## Human keypoint data:
───

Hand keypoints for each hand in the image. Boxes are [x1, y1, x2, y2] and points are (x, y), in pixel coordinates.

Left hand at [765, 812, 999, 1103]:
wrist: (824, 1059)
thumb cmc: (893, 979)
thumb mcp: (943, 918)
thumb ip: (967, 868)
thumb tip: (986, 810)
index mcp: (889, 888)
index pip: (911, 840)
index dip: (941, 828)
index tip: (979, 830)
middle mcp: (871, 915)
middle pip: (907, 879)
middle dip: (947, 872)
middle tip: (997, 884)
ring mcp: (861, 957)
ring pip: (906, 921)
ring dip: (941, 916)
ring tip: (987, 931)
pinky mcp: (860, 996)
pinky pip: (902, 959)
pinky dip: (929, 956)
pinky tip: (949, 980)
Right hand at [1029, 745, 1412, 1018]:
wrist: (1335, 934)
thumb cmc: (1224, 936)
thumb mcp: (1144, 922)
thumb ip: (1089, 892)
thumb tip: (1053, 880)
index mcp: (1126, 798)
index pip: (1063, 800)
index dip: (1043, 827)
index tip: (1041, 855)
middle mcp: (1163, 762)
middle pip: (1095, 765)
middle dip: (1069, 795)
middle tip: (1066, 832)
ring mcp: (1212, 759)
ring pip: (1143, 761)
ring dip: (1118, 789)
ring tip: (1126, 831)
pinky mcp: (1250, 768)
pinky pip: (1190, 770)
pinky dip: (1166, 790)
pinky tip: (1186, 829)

───

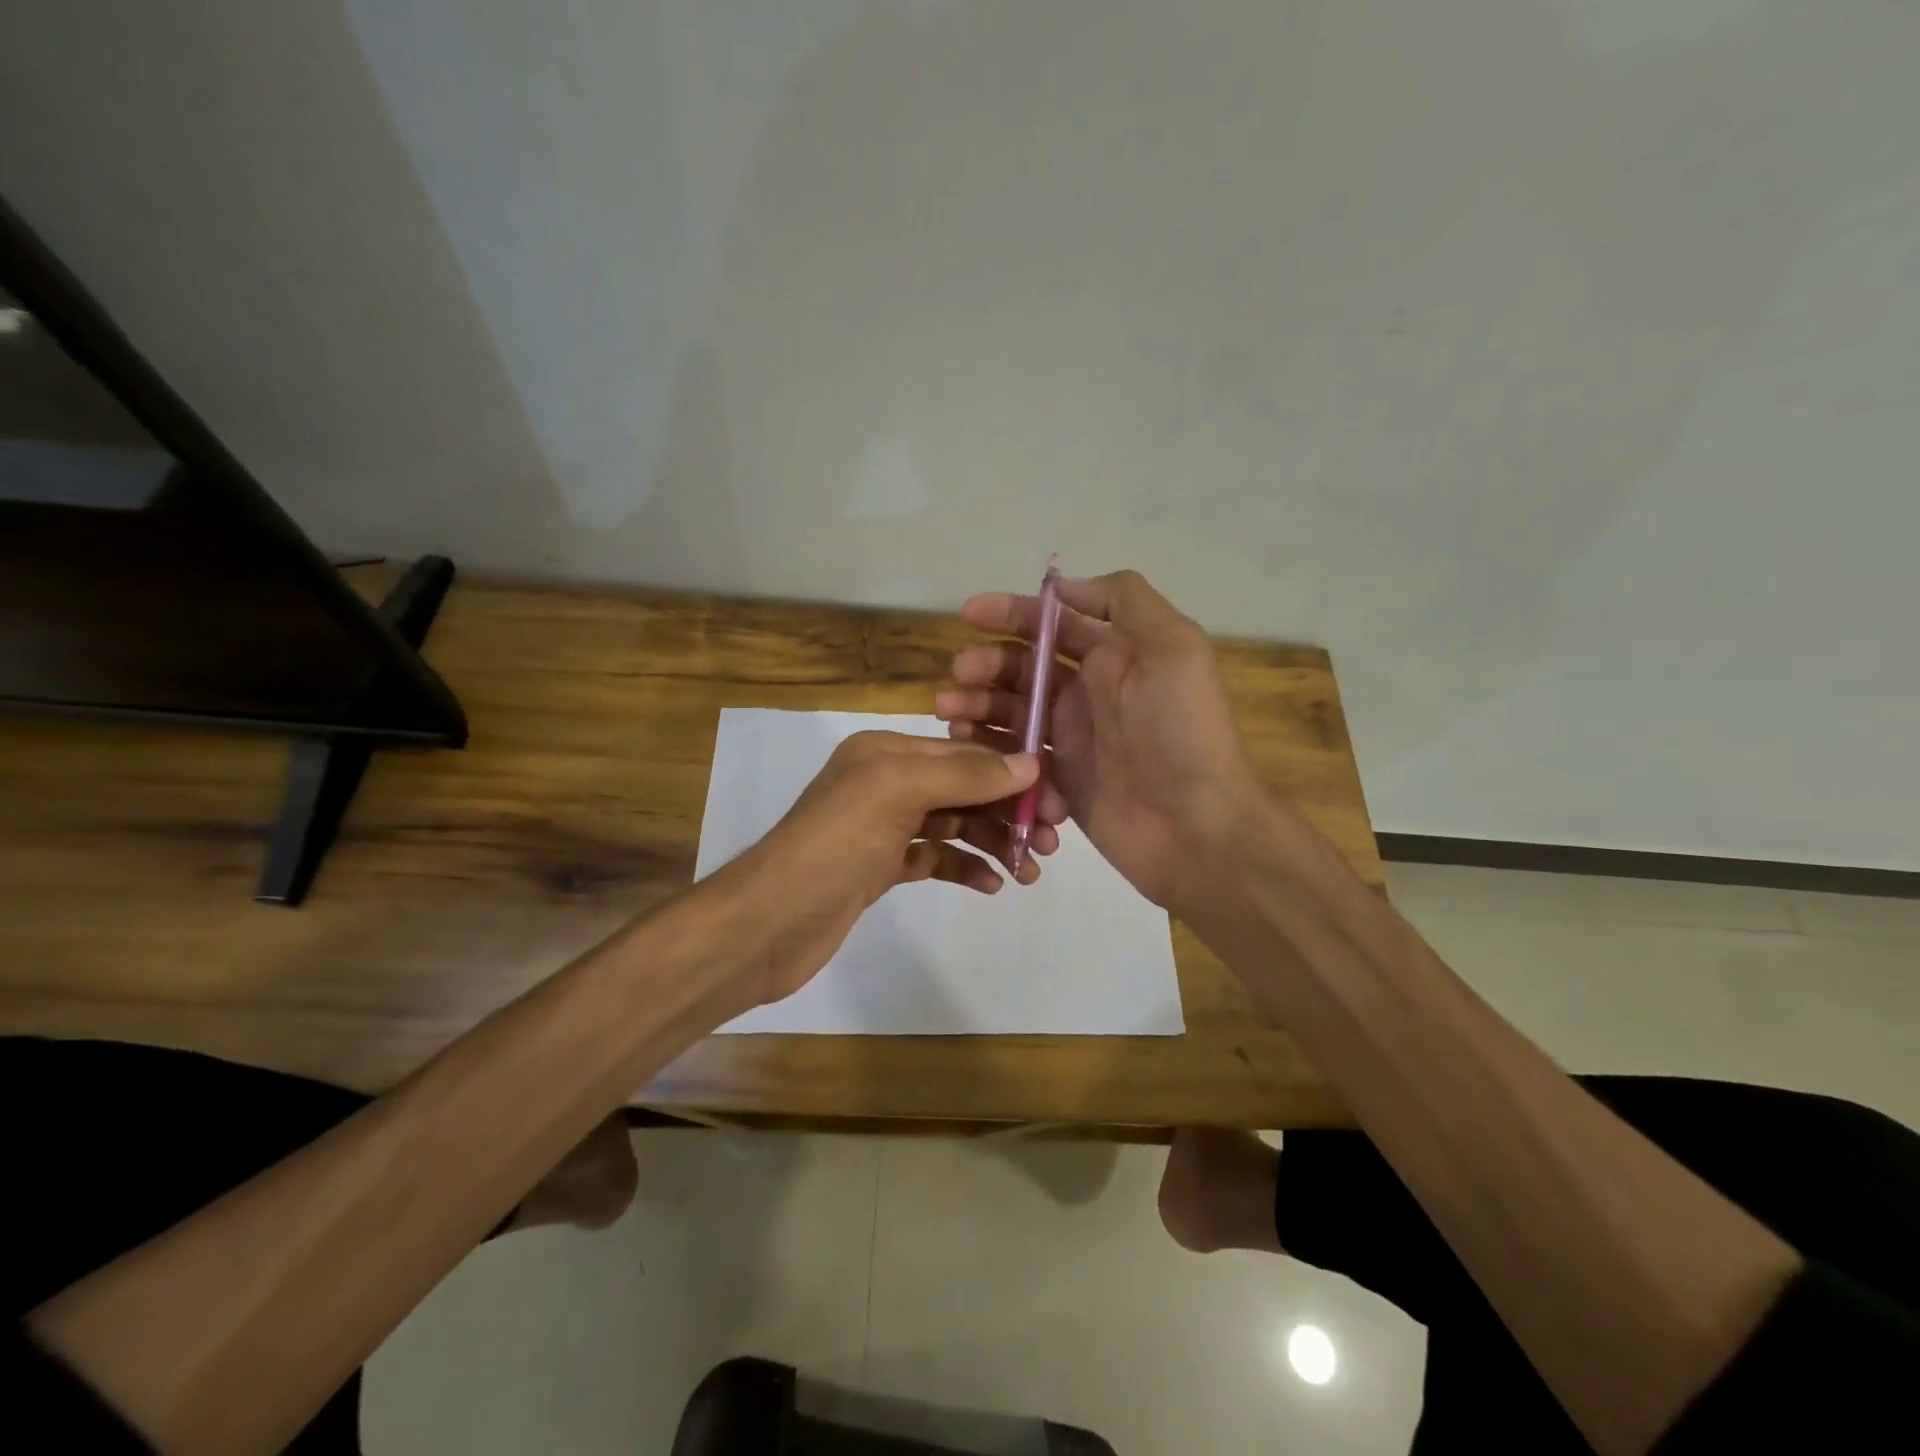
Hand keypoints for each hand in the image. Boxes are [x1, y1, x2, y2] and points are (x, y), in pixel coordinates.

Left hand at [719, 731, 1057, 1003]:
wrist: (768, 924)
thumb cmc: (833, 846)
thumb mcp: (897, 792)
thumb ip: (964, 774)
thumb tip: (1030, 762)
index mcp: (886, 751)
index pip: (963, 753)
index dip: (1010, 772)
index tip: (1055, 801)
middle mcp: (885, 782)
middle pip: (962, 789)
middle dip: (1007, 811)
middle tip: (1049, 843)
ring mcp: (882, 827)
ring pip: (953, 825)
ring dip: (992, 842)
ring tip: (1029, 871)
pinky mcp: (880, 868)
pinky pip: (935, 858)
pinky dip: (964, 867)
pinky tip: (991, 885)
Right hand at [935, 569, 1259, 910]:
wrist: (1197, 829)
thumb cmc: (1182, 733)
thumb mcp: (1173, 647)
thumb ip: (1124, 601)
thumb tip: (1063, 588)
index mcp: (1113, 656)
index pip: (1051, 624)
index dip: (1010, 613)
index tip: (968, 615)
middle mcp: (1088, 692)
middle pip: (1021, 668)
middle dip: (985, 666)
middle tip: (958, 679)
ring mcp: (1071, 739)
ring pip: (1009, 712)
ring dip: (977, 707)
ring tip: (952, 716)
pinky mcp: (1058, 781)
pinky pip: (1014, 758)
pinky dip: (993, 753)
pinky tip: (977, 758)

───

## DESCRIPTION OF THE TASK:
Above are the entries. Copy exactly the part that opens with the line containing "pinky tip: (991, 885)" and closes with the line containing "pinky tip: (977, 758)", and no more.

## EXERCISE SOLUTION:
pinky tip: (991, 885)
Right hand at [935, 569, 1259, 910]:
wrist: (1197, 829)
thumb cmc: (1182, 733)
thumb mcp: (1173, 647)
thumb ip: (1124, 601)
thumb tip: (1063, 588)
index mcp: (1113, 656)
index pip: (1051, 624)
index dip: (1010, 613)
index tip: (968, 615)
middle mcp: (1088, 692)
middle pip: (1021, 668)
middle dip: (985, 666)
middle tip: (958, 679)
ring mcp: (1071, 739)
ring pip: (1009, 712)
ring dip: (977, 707)
ring tip: (952, 716)
pinky mcp: (1058, 781)
pinky pip: (1014, 758)
pinky dip: (993, 753)
pinky tip: (977, 758)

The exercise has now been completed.